[[ EXCERPTED PASSAGE, beginning ]]
Source: Annual report of the Commissioner of Housing, New York State, for the year ending Mar. 31, 1948.

Senator DOUGLAS. Now, we have discussed the interest rate this morning. On the question of amortization, do I understand correctly that you provide for approximately 33 years, in the case of private projects; and 50 years in the case of the cooperative?

Mr. HUESMAN. In the case of the private project the term is just under 33 years. It is 32 years, 7 months.

Senator DOUGLAS. In the case of public projects; 50 years?
Mr. HUESMAN. Yes.

Senator DOUGLAS. So that it is a difference between an average amortization rate of approximately 3 percent, or a little over, and two percent?

Mr. FOLEY. Yes. On the level rate, the 50 would be 2 percent. Mr. HUESMAN. A little over three on the other.

Senator DOUGLAS. It is 3.03, if my arithmetic is correct. So a saving of 1 percent in the interest there, or on an $8,000 unit for housing costs per family, $80 a year, or roughly $7.60 a month.

Do you feel certain that you are on firm ground there; that the actual physical depreciation would be so much greater in the case of FHA, and section 608, building, as here?

In one

Mr. HUESMAN. You mean, to account for the difference in term? Senator DOUGLAS. No; your difference in charges comes from a difference in concept as to the physical life of your structure. case you estimate 33 years for the private, but you estimate 50 years for the cooperative venture.

Now, what I am asking is: How firm is that figure?

Mr. HUESMAN. You want to know wherein we think there is that much difference between the two types of project?
[[ EXCERPTED PASSAGE, end ]]
[[ DATA, beginning ]]
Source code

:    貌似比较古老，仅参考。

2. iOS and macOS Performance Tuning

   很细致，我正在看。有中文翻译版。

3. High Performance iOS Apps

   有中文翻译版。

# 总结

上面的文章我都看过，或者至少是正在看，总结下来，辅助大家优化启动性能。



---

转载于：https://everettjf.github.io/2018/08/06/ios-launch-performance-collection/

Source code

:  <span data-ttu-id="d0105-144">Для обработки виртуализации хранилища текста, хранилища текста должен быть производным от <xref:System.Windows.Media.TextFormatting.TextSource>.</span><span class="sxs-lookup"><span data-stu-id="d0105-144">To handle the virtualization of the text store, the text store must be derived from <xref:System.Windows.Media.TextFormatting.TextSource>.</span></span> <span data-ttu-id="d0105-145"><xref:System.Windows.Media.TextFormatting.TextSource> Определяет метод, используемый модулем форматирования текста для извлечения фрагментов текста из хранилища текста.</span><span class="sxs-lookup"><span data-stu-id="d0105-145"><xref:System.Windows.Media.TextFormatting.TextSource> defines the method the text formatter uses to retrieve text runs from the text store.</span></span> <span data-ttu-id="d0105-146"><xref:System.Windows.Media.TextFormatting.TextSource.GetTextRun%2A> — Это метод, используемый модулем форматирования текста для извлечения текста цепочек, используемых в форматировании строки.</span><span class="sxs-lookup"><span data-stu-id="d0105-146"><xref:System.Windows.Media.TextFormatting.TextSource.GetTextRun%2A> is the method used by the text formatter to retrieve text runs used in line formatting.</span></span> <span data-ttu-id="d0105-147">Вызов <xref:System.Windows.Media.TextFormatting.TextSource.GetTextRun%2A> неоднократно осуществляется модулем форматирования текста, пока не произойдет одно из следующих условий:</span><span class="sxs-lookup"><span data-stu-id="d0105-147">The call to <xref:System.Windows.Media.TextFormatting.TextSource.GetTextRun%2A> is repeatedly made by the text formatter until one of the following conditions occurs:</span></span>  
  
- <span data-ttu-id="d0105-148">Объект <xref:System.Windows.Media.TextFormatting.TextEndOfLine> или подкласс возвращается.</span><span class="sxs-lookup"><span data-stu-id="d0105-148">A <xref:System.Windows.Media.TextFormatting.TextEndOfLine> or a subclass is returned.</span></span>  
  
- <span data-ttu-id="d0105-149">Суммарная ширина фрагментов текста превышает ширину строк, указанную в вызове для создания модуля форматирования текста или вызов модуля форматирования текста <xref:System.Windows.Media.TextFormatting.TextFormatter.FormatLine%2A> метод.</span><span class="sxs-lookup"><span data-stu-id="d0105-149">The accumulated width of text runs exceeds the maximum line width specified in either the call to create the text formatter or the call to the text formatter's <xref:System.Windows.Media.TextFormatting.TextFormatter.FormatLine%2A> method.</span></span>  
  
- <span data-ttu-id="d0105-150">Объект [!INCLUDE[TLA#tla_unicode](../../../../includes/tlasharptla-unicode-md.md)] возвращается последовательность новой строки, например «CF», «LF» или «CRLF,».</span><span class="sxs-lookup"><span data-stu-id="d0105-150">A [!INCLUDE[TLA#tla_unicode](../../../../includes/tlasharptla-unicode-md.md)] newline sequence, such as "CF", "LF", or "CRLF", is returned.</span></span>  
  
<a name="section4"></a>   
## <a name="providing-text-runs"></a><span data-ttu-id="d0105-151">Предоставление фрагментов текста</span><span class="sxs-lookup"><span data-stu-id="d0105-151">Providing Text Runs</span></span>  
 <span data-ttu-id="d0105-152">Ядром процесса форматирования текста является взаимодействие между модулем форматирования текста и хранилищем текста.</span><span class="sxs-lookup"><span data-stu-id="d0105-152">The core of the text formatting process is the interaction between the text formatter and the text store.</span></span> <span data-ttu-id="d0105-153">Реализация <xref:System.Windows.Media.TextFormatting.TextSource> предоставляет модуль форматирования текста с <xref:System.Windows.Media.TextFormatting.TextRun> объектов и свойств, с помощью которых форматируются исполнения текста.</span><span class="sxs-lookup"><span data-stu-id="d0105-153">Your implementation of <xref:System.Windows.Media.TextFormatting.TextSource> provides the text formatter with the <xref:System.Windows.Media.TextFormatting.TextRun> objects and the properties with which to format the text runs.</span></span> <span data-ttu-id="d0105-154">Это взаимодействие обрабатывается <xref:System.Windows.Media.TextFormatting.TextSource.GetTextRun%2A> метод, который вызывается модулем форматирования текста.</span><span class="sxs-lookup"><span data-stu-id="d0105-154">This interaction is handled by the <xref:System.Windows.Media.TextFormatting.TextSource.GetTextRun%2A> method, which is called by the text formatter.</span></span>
[[ DATA, end ]]
» PROMPT A
According to the hearing transcript, what is the exact amortization term for the private project?
» PROMPT B
Continue the hearing transcript on housing amortization from the point where it stops.

» TASK OUTPUT A
32 years, 7 months.

» TASK OUTPUT B
Senator DOUGLAS. Yes; and what is the evidence to indicate that? Mr. HUESMAN. I think that the difference is not entirely related to the rate of actual physical depreciation. I think it is more a matter of policy. I think Mr. Greene could answer that for the FHA.

Senator DOUGLAS. I can understand the argument, as Mr. Foley said this morning, that a tenant does not naturally have the same interest in keeping up a building that a cooperative tenant does. I can understand that. No man ever shouldered a gun in defense of a boardinghouse. I suppose it is probably true that you don't keep up rented places the same way you keep up housing in which you have a stake. But you provided for a difference of 16 years. That works out into quite a figure per month. It works out into a difference per month of almost $7.

I am trying to get at facts to see what is the solid basis for these estimates.

Mr. FOLEY. Would you care to have Mr. Greene discuss it?
Senator DOUGLAS. YES.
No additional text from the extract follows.